Supreme Court heard arguments about the Biden administration’s test-or-vaccinate mandate
The Supreme Court’s conservative justices grilled the Biden administration as it seeks to implement its mandate to require companies that employ more than 100 people to have their employees either be vaccinated or take a Covid-19 test once a week.
Multiple states have filed lawsuits against the Biden administration’s mandate. The current Chief Justice John Roberts grilled US Solicitor General Elizabeth Prelogar about whether Congress had a vaccine-or-test mandate in mind when it passed the Occupational Safety and Health Act of 1970.
“That was almost closer to the Spanish flu than it is to today’s problem,” he said in reference to the pandemic that began in 1918. “Now, I understand the idea that agencies are more expert than Congress, I understand the idea that they can move more quickly. than Congress. This is something that the federal government has ever done before right, mandated vaccine coverage.”
Associate Justice Neil Gorsuch questioned why the Occupational Safety and Health Administration, the agency through which the Biden administration wants to administrate the vaccine-or-test mandate, had not implemented similar mandates for polio or for the flu, noting that it kills hundreds of thousands of people a year – despite the fact it only kills between 12,000 to 52,000 people per year.
“What do we make of that when we’re thinking about what qualifies as a major question and what doesn’t,” Mr Gorsuch asked.
“With respect to other diseases where there are effective vaccinations, I think the the simple explanation for why OSHA hasn’t had to regulate workplace exposure to that is because virtually all workers are already vaccinated with respect to many of those diseases all of us have, at one time or another been subjected,” Ms Prelogar said in response. “Mostly we know that to be true with a flu is an exception because it’s a seasonal illness.”
Similarly, Associate Justice Brett Kavanaugh asked Ohio Solicitor General Benjamin Flowers about the value of insisting on congressional action, seeming to side with the argument.
“Well, one, one value of it is when there’s an emergency, it’s especially important that it be a considered thoughtful process and legislation is more likely to yield that and in an emergency, you’re more likely to get broad agreement on on certain principles that can be enacted through Congress and indeed, Congress has taken to ensure that there are to address Covid-19,” Mr Flowers said.
Associate Justice Amy Coney Barrett, the court’s newest justice, asked the National Federation of Independent Business’s counsel Scott Keller, who was arguing against the mandate, about the fact some workplaces where employees are at a greater health risk such as a meatpacking plant or a dentist’s office.
“I think what you’re saying is that even if there are some industries or some people who would face a great risk, and this might be necessary to address that risk, so in other words, if OSHA had adopted a more targeted rule, you might not be contesting that or you would not be contesting that,” she said.
Rather, Ms Barrett asked whether the problem NFIB had was with the mandate’s scope
The court’s three liberals – Associates Justices Elena Kagan, Sonia Sotomayor and Stephen Breyer – argued that the disproportionate effect of Covid-19 on everyday lives put the mandate under OSHA’s jurisdiction.
Ms Kagan said that nearly every sector of employment changed because of the pandemic.
“Every workplace sent their workers home.

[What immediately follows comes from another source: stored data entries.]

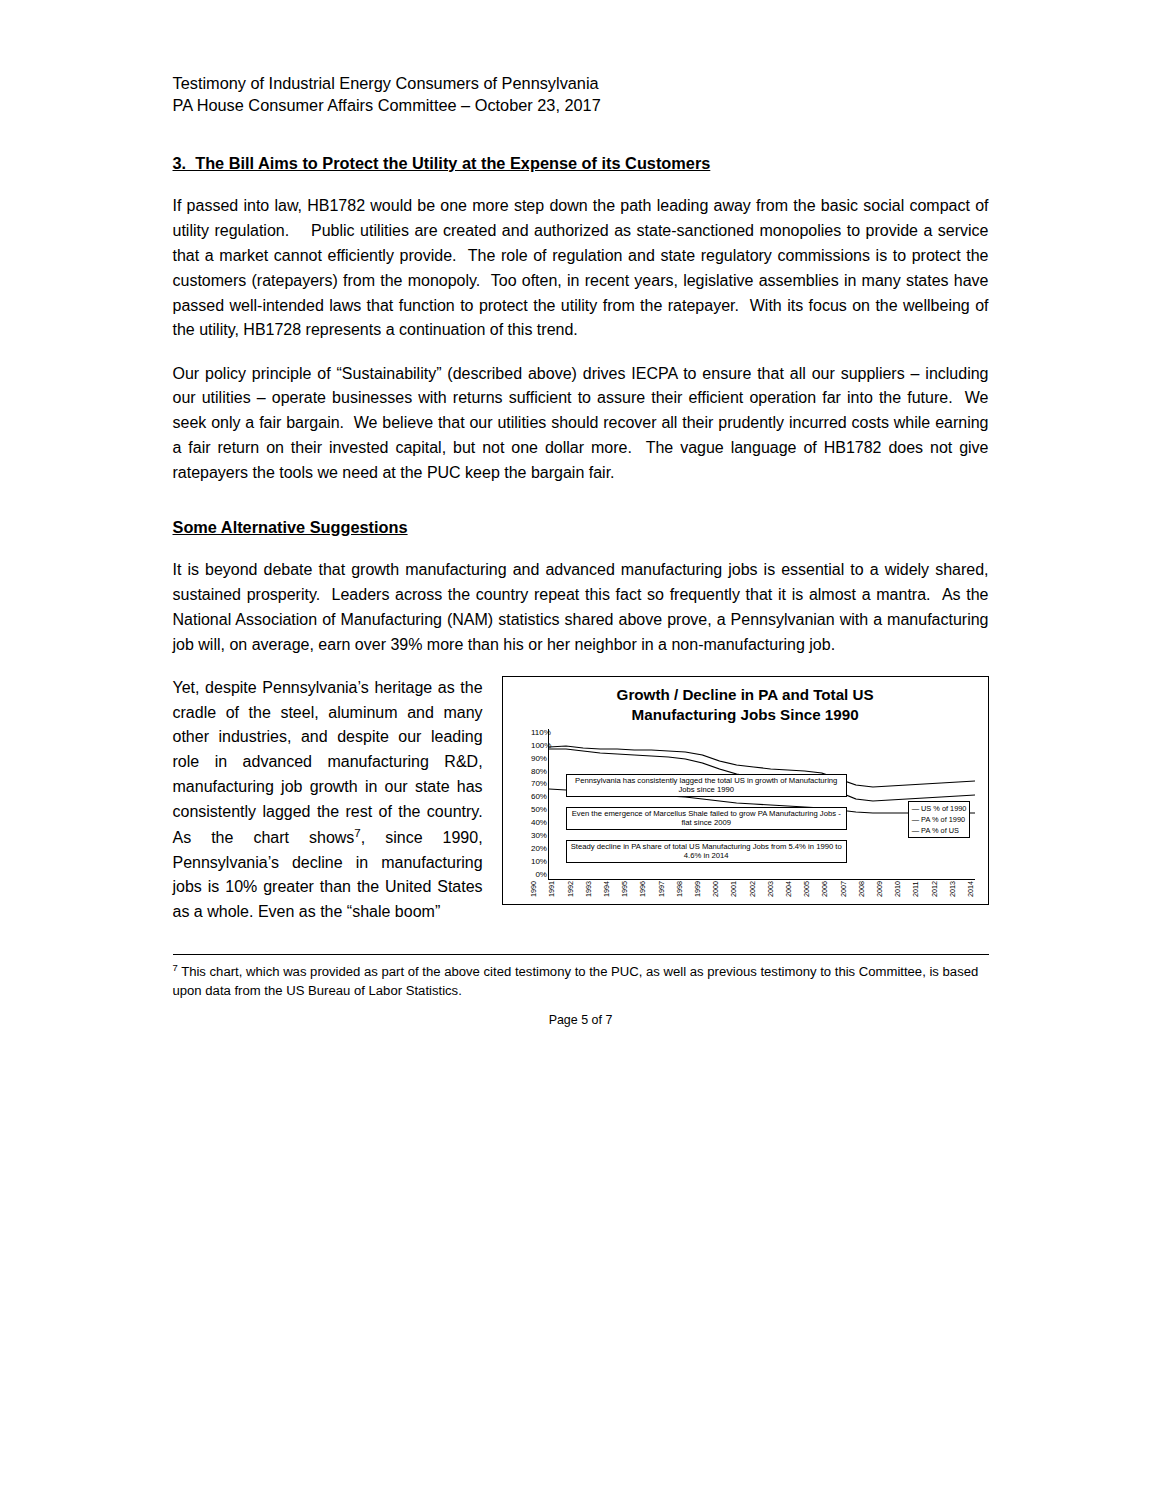Testimony of Industrial Energy Consumers of Pennsylvania
PA House Consumer Affairs Committee – October 23, 2017
3. The Bill Aims to Protect the Utility at the Expense of its Customers
If passed into law, HB1782 would be one more step down the path leading away from the basic social compact of utility regulation. Public utilities are created and authorized as state-sanctioned monopolies to provide a service that a market cannot efficiently provide. The role of regulation and state regulatory commissions is to protect the customers (ratepayers) from the monopoly. Too often, in recent years, legislative assemblies in many states have passed well-intended laws that function to protect the utility from the ratepayer. With its focus on the wellbeing of the utility, HB1728 represents a continuation of this trend.
Our policy principle of “Sustainability” (described above) drives IECPA to ensure that all our suppliers – including our utilities – operate businesses with returns sufficient to assure their efficient operation far into the future. We seek only a fair bargain. We believe that our utilities should recover all their prudently incurred costs while earning a fair return on their invested capital, but not one dollar more. The vague language of HB1782 does not give ratepayers the tools we need at the PUC keep the bargain fair.
Some Alternative Suggestions
It is beyond debate that growth manufacturing and advanced manufacturing jobs is essential to a widely shared, sustained prosperity. Leaders across the country repeat this fact so frequently that it is almost a mantra. As the National Association of Manufacturing (NAM) statistics shared above prove, a Pennsylvanian with a manufacturing job will, on average, earn over 39% more than his or her neighbor in a non-manufacturing job.
Yet, despite Pennsylvania’s heritage as the cradle of the steel, aluminum and many other industries, and despite our leading role in advanced manufacturing R&D, manufacturing job growth in our state has consistently lagged the rest of the country. As the chart shows7, since 1990, Pennsylvania’s decline in manufacturing jobs is 10% greater than the United States as a whole. Even as the “shale boom”
Growth / Decline in PA and Total US
Manufacturing Jobs Since 1990
110% 100% 90% 80% 70% 60% 50% 40% 30% 20% 10% 0%
Pennsylvania has consistently lagged the total US in growth of Manufacturing Jobs since 1990
Even the emergence of Marcellus Shale failed to grow PA Manufacturing Jobs - flat since 2009
Steady decline in PA share of total US Manufacturing Jobs from 5.4% in 1990 to 4.6% in 2014
US % of 1990
PA % of 1990
PA % of US
1990199119921993199419951996199719981999200020012002200320042005200620072008200920102011201220132014
7 This chart, which was provided as part of the above cited testimony to the PUC, as well as previous testimony to this Committee, is based upon data from the US Bureau of Labor Statistics.
Page 5 of 7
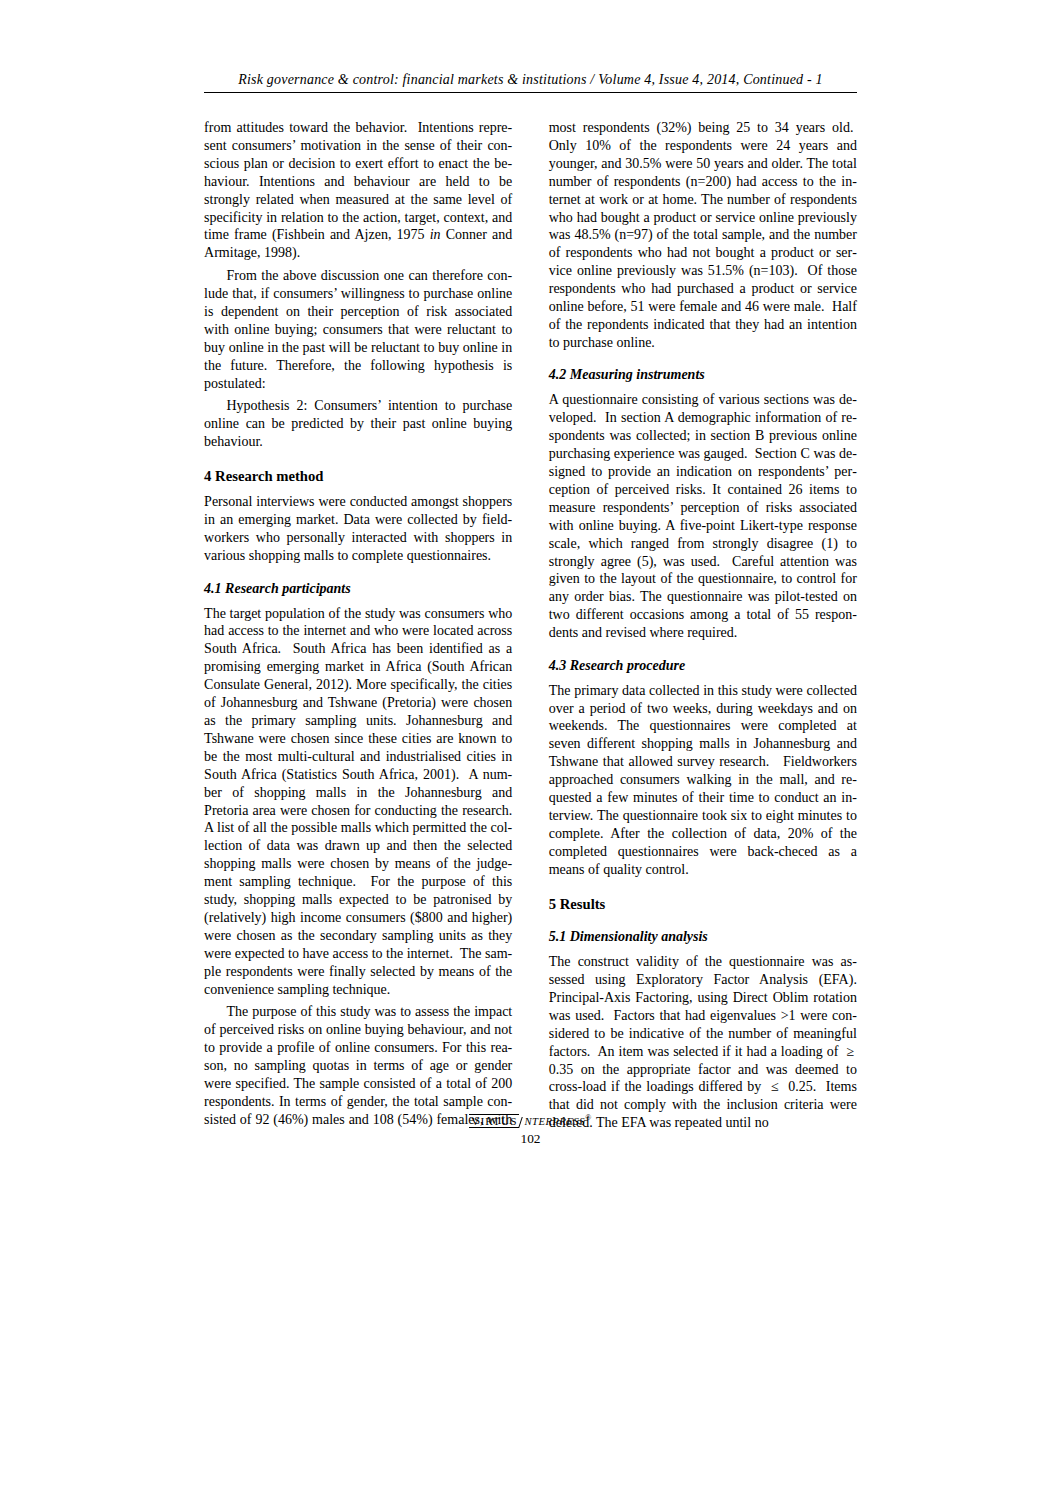Risk governance & control: financial markets & institutions / Volume 4, Issue 4, 2014, Continued - 1
from attitudes toward the behavior. Intentions represent consumers’ motivation in the sense of their conscious plan or decision to exert effort to enact the behaviour. Intentions and behaviour are held to be strongly related when measured at the same level of specificity in relation to the action, target, context, and time frame (Fishbein and Ajzen, 1975 in Conner and Armitage, 1998).
From the above discussion one can therefore conlude that, if consumers’ willingness to purchase online is dependent on their perception of risk associated with online buying; consumers that were reluctant to buy online in the past will be reluctant to buy online in the future. Therefore, the following hypothesis is postulated:
Hypothesis 2: Consumers’ intention to purchase online can be predicted by their past online buying behaviour.
4 Research method
Personal interviews were conducted amongst shoppers in an emerging market. Data were collected by fieldworkers who personally interacted with shoppers in various shopping malls to complete questionnaires.
4.1 Research participants
The target population of the study was consumers who had access to the internet and who were located across South Africa. South Africa has been identified as a promising emerging market in Africa (South African Consulate General, 2012). More specifically, the cities of Johannesburg and Tshwane (Pretoria) were chosen as the primary sampling units. Johannesburg and Tshwane were chosen since these cities are known to be the most multi-cultural and industrialised cities in South Africa (Statistics South Africa, 2001). A number of shopping malls in the Johannesburg and Pretoria area were chosen for conducting the research. A list of all the possible malls which permitted the collection of data was drawn up and then the selected shopping malls were chosen by means of the judgement sampling technique. For the purpose of this study, shopping malls expected to be patronised by (relatively) high income consumers ($800 and higher) were chosen as the secondary sampling units as they were expected to have access to the internet. The sample respondents were finally selected by means of the convenience sampling technique.
The purpose of this study was to assess the impact of perceived risks on online buying behaviour, and not to provide a profile of online consumers. For this reason, no sampling quotas in terms of age or gender were specified. The sample consisted of a total of 200 respondents. In terms of gender, the total sample consisted of 92 (46%) males and 108 (54%) females, with most respondents (32%) being 25 to 34 years old. Only 10% of the respondents were 24 years and younger, and 30.5% were 50 years and older. The total number of respondents (n=200) had access to the internet at work or at home. The number of respondents who had bought a product or service online previously was 48.5% (n=97) of the total sample, and the number of respondents who had not bought a product or service online previously was 51.5% (n=103). Of those respondents who had purchased a product or service online before, 51 were female and 46 were male. Half of the repondents indicated that they had an intention to purchase online.
4.2 Measuring instruments
A questionnaire consisting of various sections was developed. In section A demographic information of respondents was collected; in section B previous online purchasing experience was gauged. Section C was designed to provide an indication on respondents’ perception of perceived risks. It contained 26 items to measure respondents’ perception of risks associated with online buying. A five-point Likert-type response scale, which ranged from strongly disagree (1) to strongly agree (5), was used. Careful attention was given to the layout of the questionnaire, to control for any order bias. The questionnaire was pilot-tested on two different occasions among a total of 55 respondents and revised where required.
4.3 Research procedure
The primary data collected in this study were collected over a period of two weeks, during weekdays and on weekends. The questionnaires were completed at seven different shopping malls in Johannesburg and Tshwane that allowed survey research. Fieldworkers approached consumers walking in the mall, and requested a few minutes of their time to conduct an interview. The questionnaire took six to eight minutes to complete. After the collection of data, 20% of the completed questionnaires were back-checed as a means of quality control.
5 Results
5.1 Dimensionality analysis
The construct validity of the questionnaire was assessed using Exploratory Factor Analysis (EFA). Principal-Axis Factoring, using Direct Oblim rotation was used. Factors that had eigenvalues >1 were considered to be indicative of the number of meaningful factors. An item was selected if it had a loading of ≥ 0.35 on the appropriate factor and was deemed to cross-load if the loadings differed by ≤ 0.25. Items that did not comply with the inclusion criteria were deleted. The EFA was repeated until no
VIRTUS NTERPRESS®
102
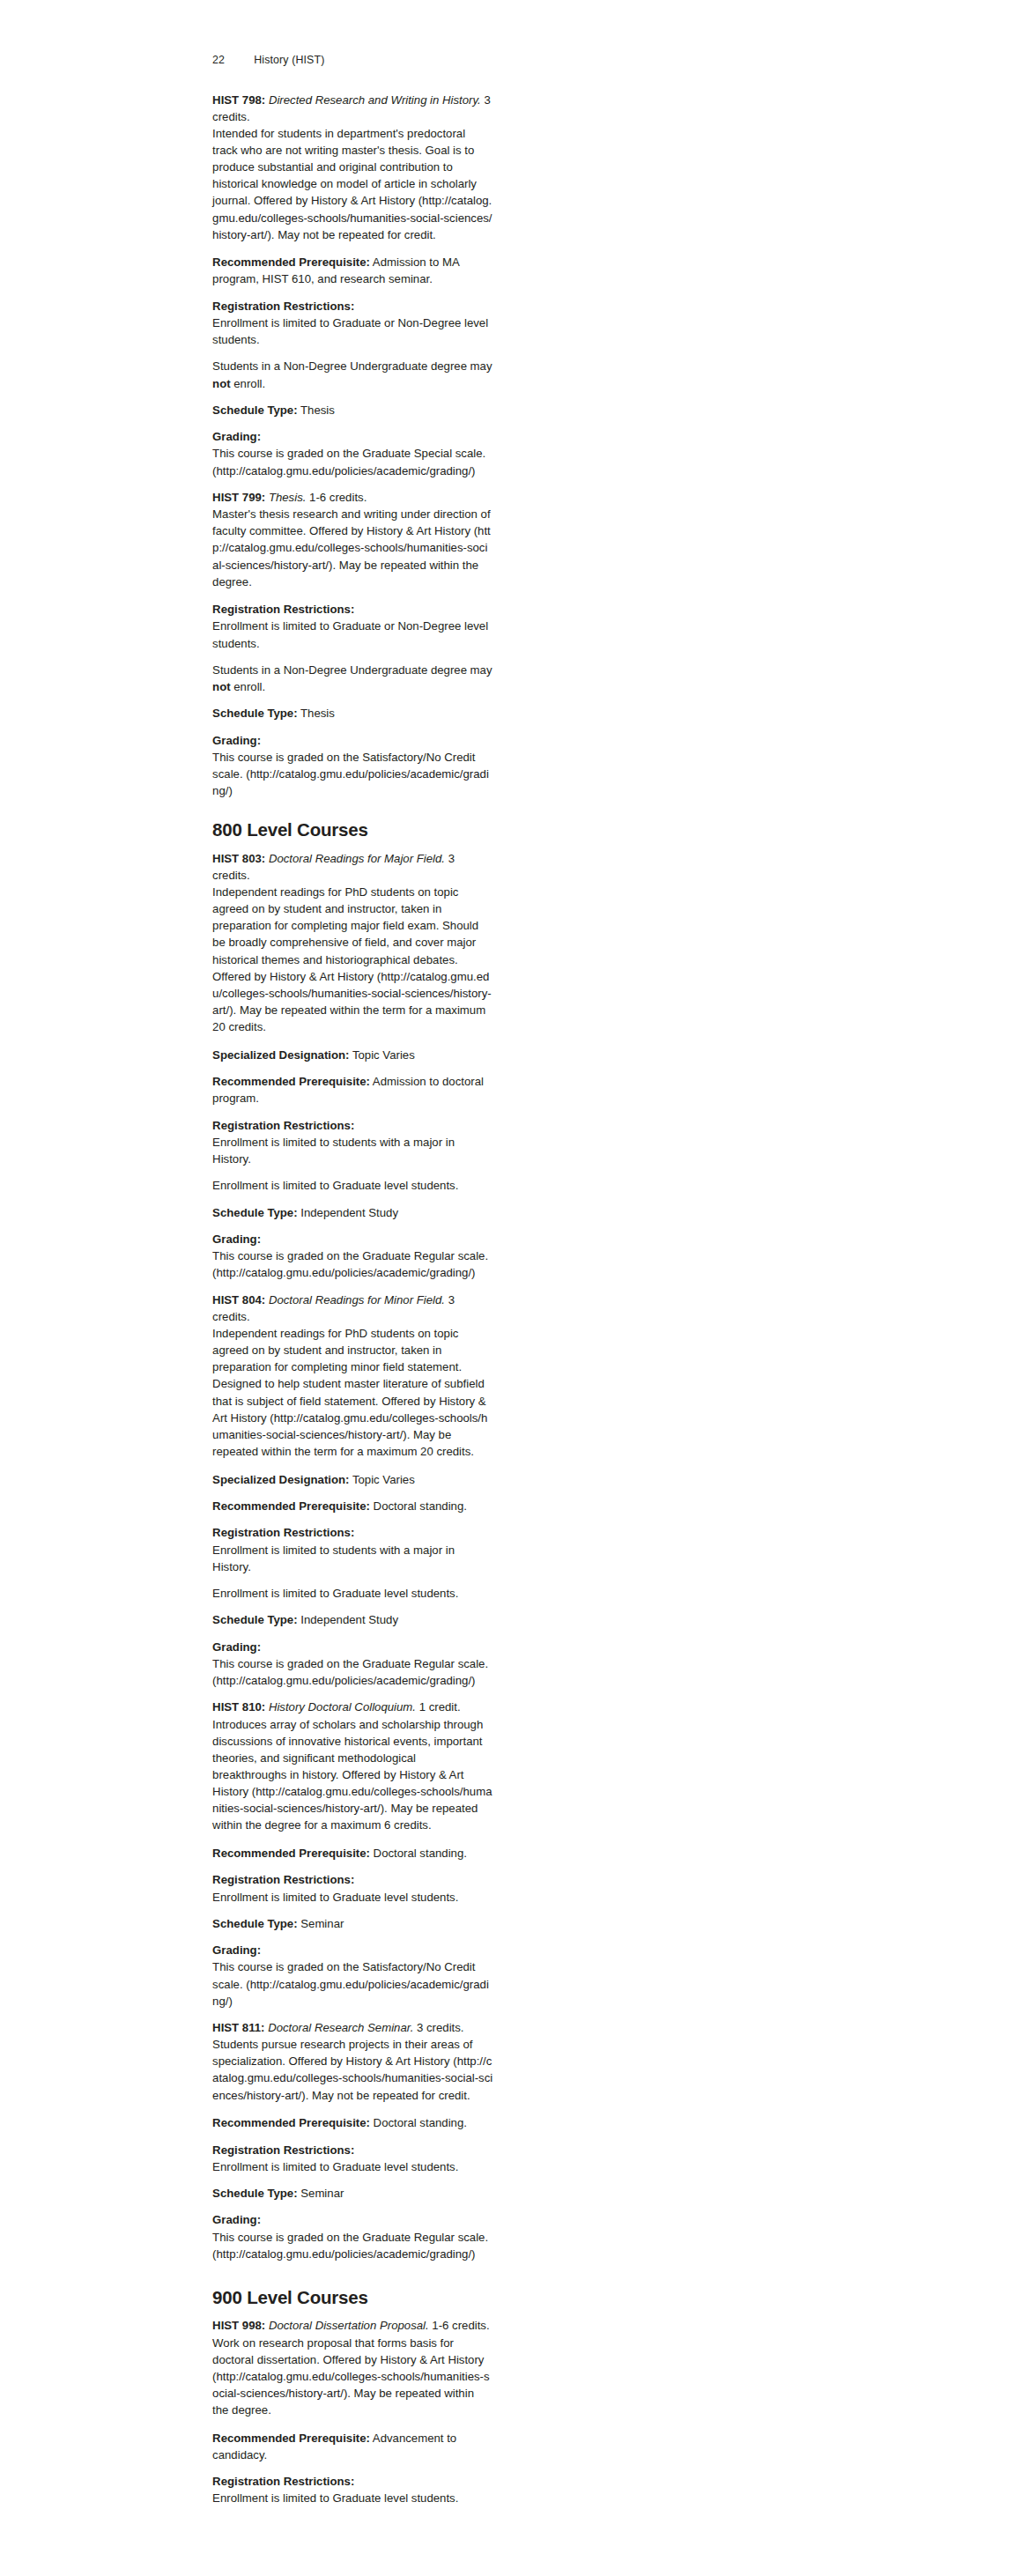22 History (HIST)
HIST 798: Directed Research and Writing in History. 3 credits.
Intended for students in department's predoctoral track who are not writing master's thesis. Goal is to produce substantial and original contribution to historical knowledge on model of article in scholarly journal. Offered by History & Art History (http://catalog.gmu.edu/colleges-schools/humanities-social-sciences/history-art/). May not be repeated for credit.
Recommended Prerequisite: Admission to MA program, HIST 610, and research seminar.
Registration Restrictions: Enrollment is limited to Graduate or Non-Degree level students.
Students in a Non-Degree Undergraduate degree may not enroll.
Schedule Type: Thesis
Grading: This course is graded on the Graduate Special scale. (http://catalog.gmu.edu/policies/academic/grading/)
HIST 799: Thesis. 1-6 credits.
Master's thesis research and writing under direction of faculty committee. Offered by History & Art History (http://catalog.gmu.edu/colleges-schools/humanities-social-sciences/history-art/). May be repeated within the degree.
Registration Restrictions: Enrollment is limited to Graduate or Non-Degree level students.
Students in a Non-Degree Undergraduate degree may not enroll.
Schedule Type: Thesis
Grading: This course is graded on the Satisfactory/No Credit scale. (http://catalog.gmu.edu/policies/academic/grading/)
800 Level Courses
HIST 803: Doctoral Readings for Major Field. 3 credits.
Independent readings for PhD students on topic agreed on by student and instructor, taken in preparation for completing major field exam. Should be broadly comprehensive of field, and cover major historical themes and historiographical debates. Offered by History & Art History (http://catalog.gmu.edu/colleges-schools/humanities-social-sciences/history-art/). May be repeated within the term for a maximum 20 credits.
Specialized Designation: Topic Varies
Recommended Prerequisite: Admission to doctoral program.
Registration Restrictions: Enrollment is limited to students with a major in History.
Enrollment is limited to Graduate level students.
Schedule Type: Independent Study
Grading: This course is graded on the Graduate Regular scale. (http://catalog.gmu.edu/policies/academic/grading/)
HIST 804: Doctoral Readings for Minor Field. 3 credits.
Independent readings for PhD students on topic agreed on by student and instructor, taken in preparation for completing minor field statement. Designed to help student master literature of subfield that is subject of field statement. Offered by History & Art History (http://catalog.gmu.edu/colleges-schools/humanities-social-sciences/history-art/). May be repeated within the term for a maximum 20 credits.
Specialized Designation: Topic Varies
Recommended Prerequisite: Doctoral standing.
Registration Restrictions: Enrollment is limited to students with a major in History.
Enrollment is limited to Graduate level students.
Schedule Type: Independent Study
Grading: This course is graded on the Graduate Regular scale. (http://catalog.gmu.edu/policies/academic/grading/)
HIST 810: History Doctoral Colloquium. 1 credit.
Introduces array of scholars and scholarship through discussions of innovative historical events, important theories, and significant methodological breakthroughs in history. Offered by History & Art History (http://catalog.gmu.edu/colleges-schools/humanities-social-sciences/history-art/). May be repeated within the degree for a maximum 6 credits.
Recommended Prerequisite: Doctoral standing.
Registration Restrictions: Enrollment is limited to Graduate level students.
Schedule Type: Seminar
Grading: This course is graded on the Satisfactory/No Credit scale. (http://catalog.gmu.edu/policies/academic/grading/)
HIST 811: Doctoral Research Seminar. 3 credits.
Students pursue research projects in their areas of specialization. Offered by History & Art History (http://catalog.gmu.edu/colleges-schools/humanities-social-sciences/history-art/). May not be repeated for credit.
Recommended Prerequisite: Doctoral standing.
Registration Restrictions: Enrollment is limited to Graduate level students.
Schedule Type: Seminar
Grading: This course is graded on the Graduate Regular scale. (http://catalog.gmu.edu/policies/academic/grading/)
900 Level Courses
HIST 998: Doctoral Dissertation Proposal. 1-6 credits.
Work on research proposal that forms basis for doctoral dissertation. Offered by History & Art History (http://catalog.gmu.edu/colleges-schools/humanities-social-sciences/history-art/). May be repeated within the degree.
Recommended Prerequisite: Advancement to candidacy.
Registration Restrictions: Enrollment is limited to Graduate level students.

Every workplace had to adjust to the way they do their business,” she said. “I’m trying to figure out why this is a blunderbuss approach when everybody knows from living their normal lives, that every workplace has been affected by this save for, you know, a few here and there.”
In response, Mr Flowers, who was arguing remotely, used the analogy of terrorism.
“Now, the fact that you face that work, that that risk when you go to work doesn’t make it a workplace risk,” she said.
Ms Kagan pushed back on the assertion, and noted how more than 100,000 children, though it looks like a misreading of the data since data has shown roughly 4 in every 100,000 children have been admitted with Covid, The New York Times reported.
“In those settings, the combination of the environment and the people that are in that environment, create a risk, I would think I mean, tell me if I’m wrong about this, I would think that workplace risk is about the greatest, least controllable risk with respect to Covid that any person has you know, everything else a person can control,” she said. “You can go to the baseball game or not go to the baseball game, you can decide who to go to the baseball game with, but you can’t do any of that in workplaces. You have to be there.”
Ms Sotomayor noted how Covid-19 puts people out of work for long amounts of time.
“And there have been proof in certain industries like the medical industry, that when vaccines are mandated and there’s no mandate here for a vaccine, there is a masking mandate, no different than there is when we tell people that if there are sparks flying in the workplace where you have workers have to be provided have to wear a mask,” she said.
“So that’s no different in my mind. than this. So this is not a vaccine mandate,” she said. “There are costs and deaths and other things countervailing to the fact that there might be one to 3 per cent of workers who leave.”
The court also heard a case regarding the Biden administration’s vaccine mandate for health care workers.